We do not have time and resources to fix the performance issues

Most engineering teams will face this dilemma about not having enough time and resources to put on site speed speed optimization. This is where the features and changes will take the priority. The performance problem will never be fixed.

We always wonder what type of company is that, which builds awesome products, but allows the users to bounce off, engagement to drop off and the revenue to go down. Thus on one side, they open water tap to fill the bucket, but allow the bucket to have a big hole 

Site Speed should always be the best practices of the engineering teams. the moment some one learns to code, he/she should also learn about writing efficient code. Thus, the Site Speed should not be an afterthought, but it should be part of the daily work of the developers, the QA and all related people.
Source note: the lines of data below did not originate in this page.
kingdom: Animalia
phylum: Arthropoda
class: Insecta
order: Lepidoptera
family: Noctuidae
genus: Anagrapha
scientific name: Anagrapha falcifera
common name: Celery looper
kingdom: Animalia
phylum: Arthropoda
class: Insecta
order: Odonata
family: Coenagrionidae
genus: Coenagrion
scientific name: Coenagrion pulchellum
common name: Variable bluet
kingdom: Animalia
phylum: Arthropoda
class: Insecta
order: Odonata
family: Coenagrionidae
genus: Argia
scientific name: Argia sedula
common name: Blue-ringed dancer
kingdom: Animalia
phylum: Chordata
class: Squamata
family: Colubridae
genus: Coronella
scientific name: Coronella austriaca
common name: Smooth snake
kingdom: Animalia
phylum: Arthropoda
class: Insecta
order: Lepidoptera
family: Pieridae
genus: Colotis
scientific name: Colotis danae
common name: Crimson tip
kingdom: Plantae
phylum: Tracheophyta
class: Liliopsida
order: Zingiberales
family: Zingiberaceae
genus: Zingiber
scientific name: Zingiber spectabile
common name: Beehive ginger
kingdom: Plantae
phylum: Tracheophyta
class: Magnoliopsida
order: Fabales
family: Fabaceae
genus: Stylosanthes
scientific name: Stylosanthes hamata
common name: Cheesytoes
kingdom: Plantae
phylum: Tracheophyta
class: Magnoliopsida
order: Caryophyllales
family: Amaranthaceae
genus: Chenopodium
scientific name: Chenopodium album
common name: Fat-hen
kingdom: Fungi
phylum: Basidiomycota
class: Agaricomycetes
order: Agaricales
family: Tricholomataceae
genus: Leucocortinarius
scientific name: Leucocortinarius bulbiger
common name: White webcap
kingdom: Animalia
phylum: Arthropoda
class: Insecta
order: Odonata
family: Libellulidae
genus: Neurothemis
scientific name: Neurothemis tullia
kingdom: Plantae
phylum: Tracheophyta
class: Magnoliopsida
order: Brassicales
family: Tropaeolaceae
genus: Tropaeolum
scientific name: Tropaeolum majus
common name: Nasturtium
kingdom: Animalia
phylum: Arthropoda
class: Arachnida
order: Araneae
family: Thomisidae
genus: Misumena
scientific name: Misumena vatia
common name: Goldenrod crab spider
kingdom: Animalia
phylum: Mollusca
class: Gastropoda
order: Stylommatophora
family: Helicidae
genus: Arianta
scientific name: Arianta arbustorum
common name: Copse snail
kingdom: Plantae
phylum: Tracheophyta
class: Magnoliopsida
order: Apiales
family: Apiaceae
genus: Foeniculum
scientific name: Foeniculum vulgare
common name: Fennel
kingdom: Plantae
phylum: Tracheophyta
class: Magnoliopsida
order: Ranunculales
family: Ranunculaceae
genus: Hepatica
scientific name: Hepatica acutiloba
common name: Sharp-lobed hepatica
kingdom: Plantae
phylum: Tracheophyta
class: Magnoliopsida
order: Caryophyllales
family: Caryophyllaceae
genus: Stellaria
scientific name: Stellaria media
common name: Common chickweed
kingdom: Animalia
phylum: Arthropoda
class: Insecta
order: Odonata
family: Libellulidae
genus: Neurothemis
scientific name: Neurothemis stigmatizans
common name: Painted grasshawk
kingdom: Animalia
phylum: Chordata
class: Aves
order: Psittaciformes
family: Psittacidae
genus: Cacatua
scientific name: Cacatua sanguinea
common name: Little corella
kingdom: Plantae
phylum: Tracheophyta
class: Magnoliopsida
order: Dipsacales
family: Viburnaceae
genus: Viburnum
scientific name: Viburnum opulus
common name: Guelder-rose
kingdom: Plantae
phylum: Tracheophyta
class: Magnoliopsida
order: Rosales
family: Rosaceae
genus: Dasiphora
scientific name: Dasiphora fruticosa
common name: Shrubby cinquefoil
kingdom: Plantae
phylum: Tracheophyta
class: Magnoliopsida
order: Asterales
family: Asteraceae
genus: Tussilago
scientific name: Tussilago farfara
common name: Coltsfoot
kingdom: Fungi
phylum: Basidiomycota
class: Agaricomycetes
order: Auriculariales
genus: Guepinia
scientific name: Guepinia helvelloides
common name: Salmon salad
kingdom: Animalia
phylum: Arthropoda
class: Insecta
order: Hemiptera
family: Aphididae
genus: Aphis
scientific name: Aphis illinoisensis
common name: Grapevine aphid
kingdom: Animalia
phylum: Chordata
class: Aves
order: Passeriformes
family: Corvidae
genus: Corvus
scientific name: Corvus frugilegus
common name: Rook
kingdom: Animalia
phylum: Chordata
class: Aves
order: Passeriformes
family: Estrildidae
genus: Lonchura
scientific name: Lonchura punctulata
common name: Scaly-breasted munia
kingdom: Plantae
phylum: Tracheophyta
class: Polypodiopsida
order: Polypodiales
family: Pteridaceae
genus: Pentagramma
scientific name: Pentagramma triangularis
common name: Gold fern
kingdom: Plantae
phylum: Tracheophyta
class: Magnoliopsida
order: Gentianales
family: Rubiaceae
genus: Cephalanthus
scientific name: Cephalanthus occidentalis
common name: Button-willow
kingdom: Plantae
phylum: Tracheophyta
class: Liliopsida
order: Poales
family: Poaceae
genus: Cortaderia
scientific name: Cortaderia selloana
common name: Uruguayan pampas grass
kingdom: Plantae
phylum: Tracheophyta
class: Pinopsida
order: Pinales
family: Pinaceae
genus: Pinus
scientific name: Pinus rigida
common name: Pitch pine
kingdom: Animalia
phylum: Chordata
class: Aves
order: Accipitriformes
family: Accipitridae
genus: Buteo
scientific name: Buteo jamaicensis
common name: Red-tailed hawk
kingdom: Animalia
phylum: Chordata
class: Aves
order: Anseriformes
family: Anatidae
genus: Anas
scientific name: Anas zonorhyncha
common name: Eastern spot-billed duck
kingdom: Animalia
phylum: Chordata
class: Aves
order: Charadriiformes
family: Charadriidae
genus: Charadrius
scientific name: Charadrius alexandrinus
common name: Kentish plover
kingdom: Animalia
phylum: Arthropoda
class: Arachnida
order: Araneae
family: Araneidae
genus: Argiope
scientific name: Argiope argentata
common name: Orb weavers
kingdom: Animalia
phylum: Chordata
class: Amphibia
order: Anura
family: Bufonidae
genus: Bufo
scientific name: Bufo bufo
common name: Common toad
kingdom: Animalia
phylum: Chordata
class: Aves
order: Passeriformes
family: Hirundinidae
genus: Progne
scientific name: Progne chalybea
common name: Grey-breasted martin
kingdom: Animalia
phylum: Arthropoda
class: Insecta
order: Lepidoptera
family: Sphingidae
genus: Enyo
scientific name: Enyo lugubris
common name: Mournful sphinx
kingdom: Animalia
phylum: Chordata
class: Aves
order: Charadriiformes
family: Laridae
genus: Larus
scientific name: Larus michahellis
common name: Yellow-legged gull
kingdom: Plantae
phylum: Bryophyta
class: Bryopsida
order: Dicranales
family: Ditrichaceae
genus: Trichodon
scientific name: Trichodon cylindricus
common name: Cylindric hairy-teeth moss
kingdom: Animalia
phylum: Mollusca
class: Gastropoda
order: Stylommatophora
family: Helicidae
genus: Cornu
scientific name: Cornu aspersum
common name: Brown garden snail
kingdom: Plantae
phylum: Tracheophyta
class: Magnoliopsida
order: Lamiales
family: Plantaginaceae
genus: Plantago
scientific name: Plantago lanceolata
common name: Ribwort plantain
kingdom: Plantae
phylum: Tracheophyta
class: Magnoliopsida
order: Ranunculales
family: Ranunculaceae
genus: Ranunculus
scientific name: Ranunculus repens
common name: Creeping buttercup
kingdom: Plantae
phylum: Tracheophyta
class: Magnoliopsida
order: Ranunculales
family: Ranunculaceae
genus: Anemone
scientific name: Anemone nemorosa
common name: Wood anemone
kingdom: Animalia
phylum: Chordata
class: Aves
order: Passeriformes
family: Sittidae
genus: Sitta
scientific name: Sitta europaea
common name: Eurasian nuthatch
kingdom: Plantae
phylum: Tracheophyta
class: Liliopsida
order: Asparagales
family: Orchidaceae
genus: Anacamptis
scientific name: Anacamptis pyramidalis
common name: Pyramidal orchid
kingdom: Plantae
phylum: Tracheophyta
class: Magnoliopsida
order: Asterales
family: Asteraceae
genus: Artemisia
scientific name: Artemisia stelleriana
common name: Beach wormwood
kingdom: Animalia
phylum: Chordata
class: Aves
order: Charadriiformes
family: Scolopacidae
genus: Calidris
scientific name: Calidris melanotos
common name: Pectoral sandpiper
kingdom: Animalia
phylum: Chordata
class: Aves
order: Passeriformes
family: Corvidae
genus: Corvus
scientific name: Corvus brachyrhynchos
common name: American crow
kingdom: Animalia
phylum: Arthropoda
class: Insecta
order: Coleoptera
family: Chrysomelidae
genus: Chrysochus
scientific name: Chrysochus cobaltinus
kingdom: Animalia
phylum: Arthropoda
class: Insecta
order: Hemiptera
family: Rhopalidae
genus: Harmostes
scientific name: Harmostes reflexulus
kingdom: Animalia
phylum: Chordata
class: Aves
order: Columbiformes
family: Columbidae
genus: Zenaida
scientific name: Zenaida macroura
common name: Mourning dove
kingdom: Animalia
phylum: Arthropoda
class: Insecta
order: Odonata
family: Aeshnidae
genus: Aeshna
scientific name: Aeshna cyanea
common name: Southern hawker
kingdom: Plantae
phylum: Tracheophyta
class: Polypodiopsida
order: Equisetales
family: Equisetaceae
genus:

There are bunch of site speed best practices available like Google Pagespeed which needs to be followed while doing development.

We will look into the Site Speed once the product is launched

This is another common excuse we have heard from time to time. Only in a handful number of cases, the site speed issues will be fixed after launch. There are two problems to this approach. It is very costly to fix any issues in the production environment than in the developer environment. Thus you are associating a greater cost to the Site Speed fixes. Another problem is of the online reputation. When the product is launched, most users will come to the product out of curiosity or through some marketing efforts. Remember this, first impression is always a last impression. A proven study states that 57% of the online users will abandon the site if it takes more than 3 seconds to load. 80% of these users will not return. Almost half of it will go on telling others about their negative experience. Thus you lose the advantage of launching first in the market.

Do not treat Site Speed as afterthought. It needs to be given careful consideration right at the time of design and the development.

No matter what we fix, we do not see Speed Improvement

This is a real problem in the performance community. The engineers will try to fix the problems but do not see the impact on the metrics. This happens when developers try to fix something which will not have sizable impact on the Site Speed.

Fixing a back-end issue is most likely to resolve the scalability problem than the Site Speed Issue. Similarly fixing anything post onload or below the fold, is going to have negligible impact on the Site Speed. Once the developers go through such cases, they lose the motivation to fix performance issues further.

The way to fix this problem, is to prioritize performance fixes based on the impact of the task.

Conclusion

No matter what excuses you hear, they are real. They need to be handled carefully and the Site Speed Improvement needs to happen continuously. That will definitely help you improve the user engagement, retain users, increase revenue.